Campbell should be as well known as her colleague Jane Addams and her protégé Charlotte Perkins Gilman. Campbell was a prolific novelist, reporter, theorist, and activist. She was an extraordinary intellectual pioneer, not just because she was a female economist in an almost exclusively male field, but because she approached serious structural questions by starting from working people’s actual household budgets — an Elizabeth Warren of her day, but who of course could neither vote nor run for elected office.
In any case, instead of making herself the reader’s tour guide to the slums, as so many of her fellow reformers did, she wrote herself into reform activism as a guest in the McAuleys’ world. She suggested that a middle-class person cannot have the eyes to see this world until he or she has undergone a personal conversion of the kind that facilitates such humility. She experienced the poor drunkards’ conversion testimonies as the inspiration for such change. She saw the McAuleys’ commitment to universal spiritual equality as a model for a genuinely democratic understanding of economic forces and their effects. The enlightened self-interest they taught her runs through and links the long traditions of recovery and social idealism in the 20th century, from these stories’ direct influence on William James all the way to the writings of Anne Lamott and David Foster Wallace.
Every research project leaves some stones unturned. What stone are you most curious to see turned over soon?
I would like to make up for my book’s neglect of the Washingtonians by learning more about their influence on the temperance societies and revival movements of the decades between their heyday and the rise of the rescue mission movement.
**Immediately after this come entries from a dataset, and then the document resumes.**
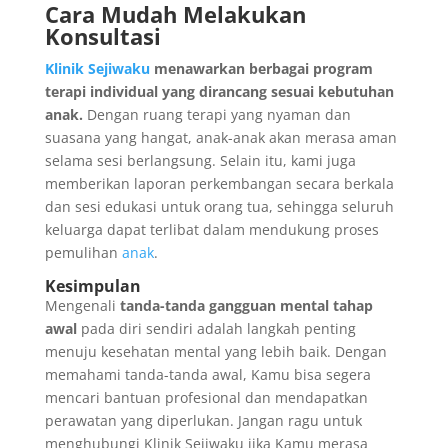
Cara Mudah Melakukan
Konsultasi
Klinik Sejiwaku
menawarkan berbagai program
terapi individual yang dirancang sesuai kebutuhan
anak.
Dengan ruang terapi yang nyaman dan
suasana yang hangat, anak-anak akan merasa aman
selama sesi berlangsung. Selain itu, kami juga
memberikan laporan perkembangan secara berkala
dan sesi edukasi untuk orang tua, sehingga seluruh
keluarga dapat terlibat dalam mendukung proses
pemulihan
anak
.
Kesimpulan
Mengenali
tanda-tanda gangguan mental tahap
awal
pada diri sendiri adalah langkah penting
menuju kesehatan mental yang lebih baik. Dengan
memahami tanda-tanda awal, Kamu bisa segera
mencari bantuan profesional dan mendapatkan
perawatan yang diperlukan. Jangan ragu untuk
menghubungi Klinik Sejiwaku jika Kamu merasa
How much, for example, did Washingtonian testimonial techniques, social contagion, and working-class mutual aid survive to influence the evangelical conversion testimonies around which the rescue missions were structured?
I also would like to see a more thorough investigation of the relationship between evangelical culture and socialist conversion narrative. Did, for example, socialist conversion stories simply borrow Christian tropes to model change or were they more often products of millenarian Christians who saw socialism as the coming divine dispensation?
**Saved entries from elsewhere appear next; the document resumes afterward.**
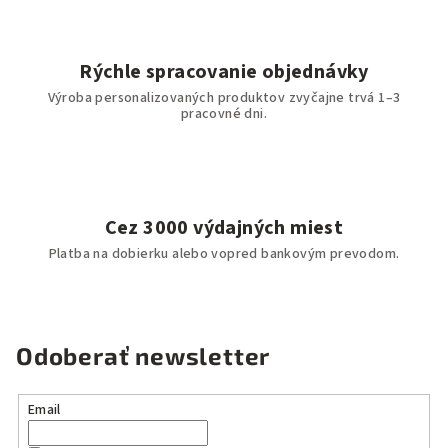
Rýchle spracovanie objednávky
Výroba personalizovaných produktov zvyčajne trvá 1–3
pracovné dni.
Cez 3000 výdajných miest
Platba na dobierku alebo vopred bankovým prevodom.
Odoberať newsletter
Email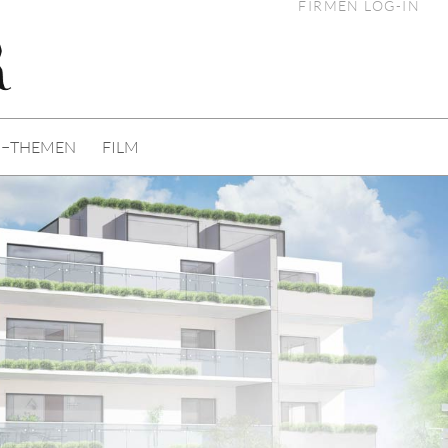
FIRMEN LOG-IN
I−THEMEN
FILM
And, finally, I would like to look more closely at recovery stories associated with radical movements, such as Malcolm X’s. In my book I associated “mainstream” sobriety movements with periods of socioeconomic reorganization — during which “dissolution” was a real danger for more people and in which people craved stories of redemption and reinvention. But radical movements have also often included foundational recovery stories and calls for sobriety, in ways that I think may have more to tell us about the deep connections between addiction and social relations.
BONUS QUESTION: In an audio version of this book, who should provide the narration?
Nathan Lane, because he has recently played Hickey in Eugene O’Neill’s The Iceman Cometh. In a chapter of the book I detail this play’s excavation of the “culture of the saloon and the mission” and the way Hickey’s voice ranges across its different registers, from the hardboiled to the holy-roller.